My recent post on No Testing met my needs in that it helped start, and sustain, some interesting face to face conversations at Agile Testing Days 2014 in Potsdam, last week.
Of course, face to face, one can explore a subject and clarify confusions rather more easily than via online channels.
I Can’t Believe It’s Not Testing
Some folks have expressed some incredulity that there might exist strategies – other than “testing” – by which software teams might attend to folks’ needs. These needs including: a quality product, confidence in that quality, and so on. Many of the questions about my post seem to have stemmed from reading it through the lens of “there must be tests, and testing, therefore he must mean…”
So, for clarity, my original post suggests that, yes, we don’t necessarily need testing. Not that testing could be done by others, such as developers.
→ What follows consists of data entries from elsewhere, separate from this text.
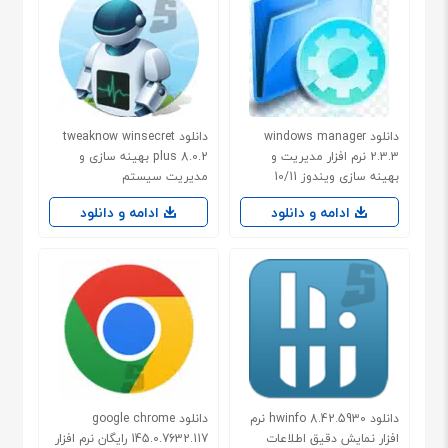
دانلود windows manager
دانلود tweaknow winsecret
2.3.3 نرم افزار مدیریت و
plus 8.0.2 بهینه سازی و
بهینه سازی ویندوز 10/11
مدیریت سیستم
ادامه و دانلود
ادامه و دانلود
دانلود hwinfo 8.42.5930 نرم
دانلود google chrome
افزار نمایش دقیق اطلاعات
145.0.7632.117 رایگان نرم افزار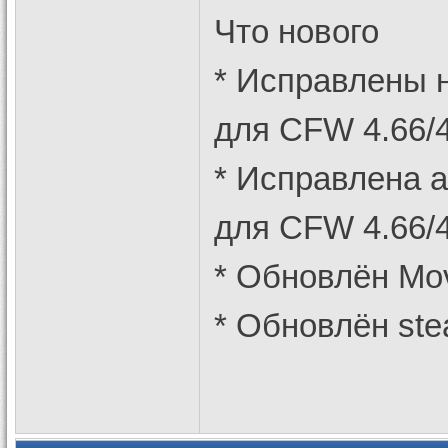
Что нового
* Исправлены 
для CFW 4.66/4
* Исправлена 
для CFW 4.66/4
* Обновлён Mov
* Обновлён ste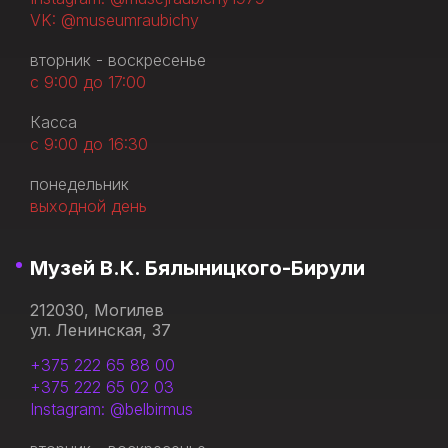
VK: @museumraubichy
вторник - воскресенье
с 9:00 до 17:00
Касса
с 9:00 до 16:30
понедельник
выходной день
Музей В.К. Бялыницкого-Бирули
212030, Могилев
ул. Ленинская, 37
+375 222 65 88 00
+375 222 65 02 03
Instagram: @belbirmus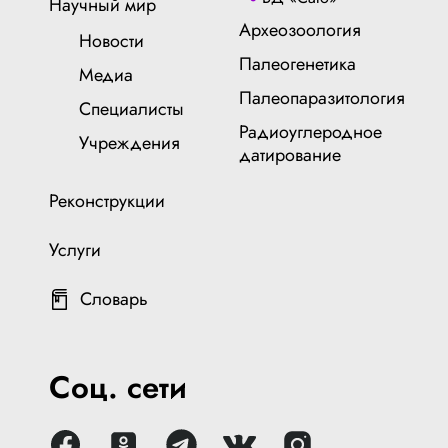
Научный мир
Археозоология
Новости
Палеогенетика
Медиа
Палеопаразитология
Специалисты
Радиоуглеродное
Учреждения
датирование
Реконструкции
Услуги
Словарь
Соц. сети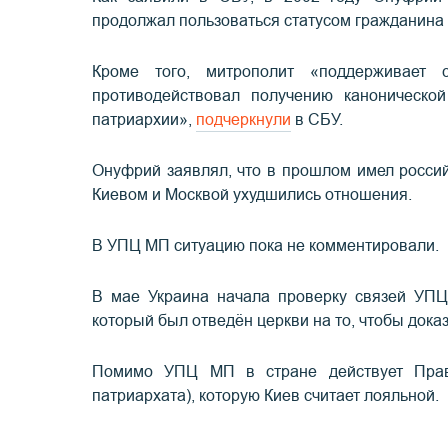
продолжал пользоваться статусом гражданина
Кроме того, митрополит «поддерживает 
противодействовал получению канонической
патриархии»,
подчеркнули
в СБУ.
Онуфрий заявлял, что в прошлом имел российс
Киевом и Москвой ухудшились отношения.
В УПЦ МП ситуацию пока не комментировали.
В мае Украина начала проверку связей УП
который был отведён церкви на то, чтобы доказ
Помимо УПЦ МП в стране действует Право
патриархата), которую Киев считает лояльной.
Or at other times, such as before code is written, or even as it is being written. Rather, I suggest that folks’ needs can – in some cases – be met by e.g. more capable developers, more humane relationships, an Agile Path to Quality, and letting the team make the difference.
I guess this position is a little closer no “No testing” than some have guessed.
What Happens To The Testers?
Listening at Agile Testing Days, I heard a lot of folks – the majority, testers – expressing frustration, disappointment, etc. about their situations. Specifically, how they felt they could be contributing so much more to their teams and products, if only the opportunity was there.
It strikes me that there are so many “testers” willing and able to do so much more than just “testing”, yet find themselves pigeon-holed into a narrow definition of their role. A number of the conference presentations spoke to this theme, including my own and that of Antony Marcano (links to videos soon).
So, for clarity, I’d suggest that many testers would be fine in a No Testing shop or team, as it affords them opportunities for:
- more autonomy in attending to folks’ need
- more scope for mastering software development
- participating more fully in a broader range of team activities
- addressing the core purpose of their organisations, teams and products.